There are many reasons to visit your primary care doctor, ranging from standard health checkups to more thorough screenings. That said, when you go to your doctor, one of the screenings you should schedule is for colon cancer, especially if you’re above 50 years of age. While colon cancer is more common among those 50 or older, the frequency of cases in younger people has been growing. Because of this, it is highly recommended that even at the age of 45, you should visit your primary care doctor to have the screening done.
That said, there are many ways one can screen for colon cancer. What are they? Which ones should you choose? Let’s find out.
The Different Types of Colon Cancer Screening
When it comes to colon cancer screening, any option is better than nothing. However, each test is slightly different from others, each with its pros and cons. Let’s briefly go over the most common methods:
If you’re looking for an at-home solution to colon cancer screening that’s non-invasive, a Cologuard test is an option available. To get the tools you need to carry out the procedure, you’ll need to have it provided by your healthcare provider.
How does a Cologuard test work? Well, it works very similarly to Fecal Immunochemical Test that we’re going to touch on in a bit. Put simply, it looks for blood traces in your feces. However, Cologuard differs because it also extracts DNA from the cells that are shed from your intestines to check for cancer.
That said, while Cologuard is more sensitive at detecting cancer, the main downside to these options is that false positives are a common occurrence. At the same time, Cologuard is moreso oriented to patients that are low-risk and must be performed every few years if the results show negative.
Fecal Immunochemical Test
As previously mentioned, a Cologuard test is like a Fecal Immunochemical Test, also known as FIT.
In most cases, FIT is the next best option for a colonoscopy, especially for those looking for a non-invasive procedure that can be done at home, like Cologuard.
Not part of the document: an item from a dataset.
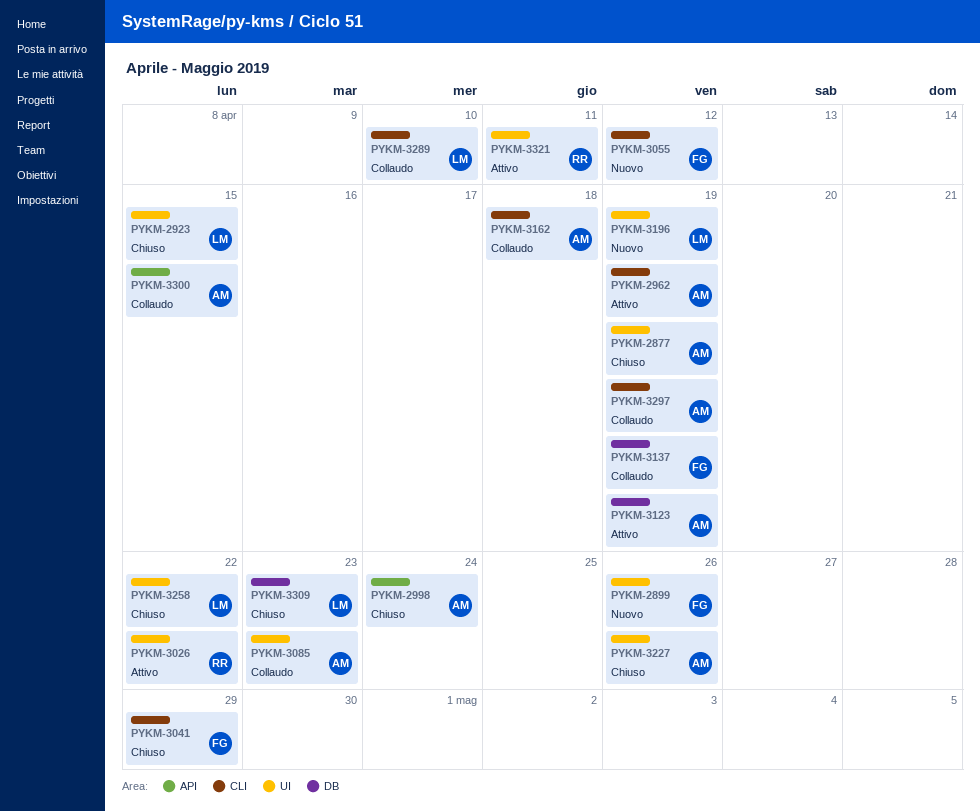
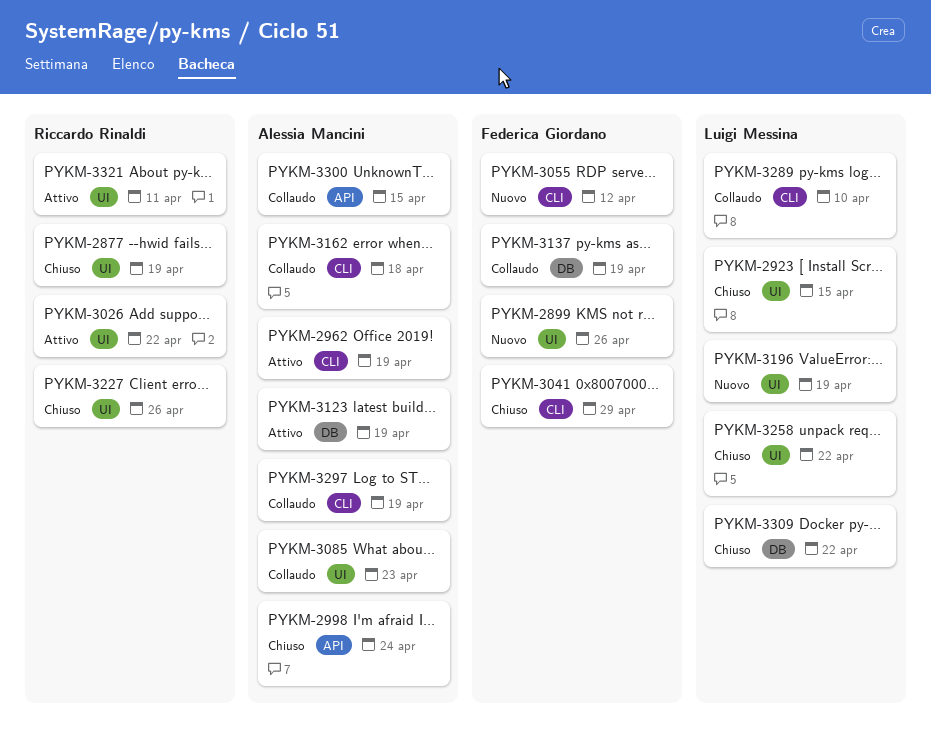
PYKM-2877, owner: Alessia Mancini -> Riccardo Rinaldi
PYKM-3227, owner: Alessia Mancini -> Riccardo Rinaldi
PYKM-3309, due: Apr 23 -> Apr 22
It simply works by securing your fecal samples, which will then be sent to the lab for testing. Because the sample is tested in a professional environment, FIT presents far fewer false positives, meaning that the results are much more reliable.
The only main drawback to FIT is there is no visual examination of your intestine. This means that while FIT can detect cancers and polyps, not all of them will be detected.
Perhaps the best colon-screening procedure you can ever receive from your healthcare providers would be a colonoscopy. It is far more sensitive than the previous two tests we’ve mentioned above, meaning that it’ll detect pretty much any trace of cancer that might be lingering in your colon.
Colonoscopy works by allowing a gastroenterologist to look inside of your colon, as well as your rectum, for any signs or symptoms of cancer. While this means that the biggest advantage of colonoscopy would be the combination of screening and diagnosis in one go, this, for some, is a downside. As you might be able to tell, colonoscopy requires someone to use a probing look into it. Not only that, but the patient must prepare for the process, cleaning out the entire colon to allow the gastroenterologist to have a better look at it.
That said, if the colonoscopy proves that you have no cancer, you won’t have to worry for the next decade.
So, which one should you choose? Well, that’s up to you. If you want the best colon screening test possible, a colonoscopy is the way to go. However, if you want something that’s more at-home or one that isn’t invasive, both the FIT and Cologuard test are great options as well. Just remember to weigh out the pros and cons of each option and decide with the help of a physician on which route you should opt for that’ll best suit your needs.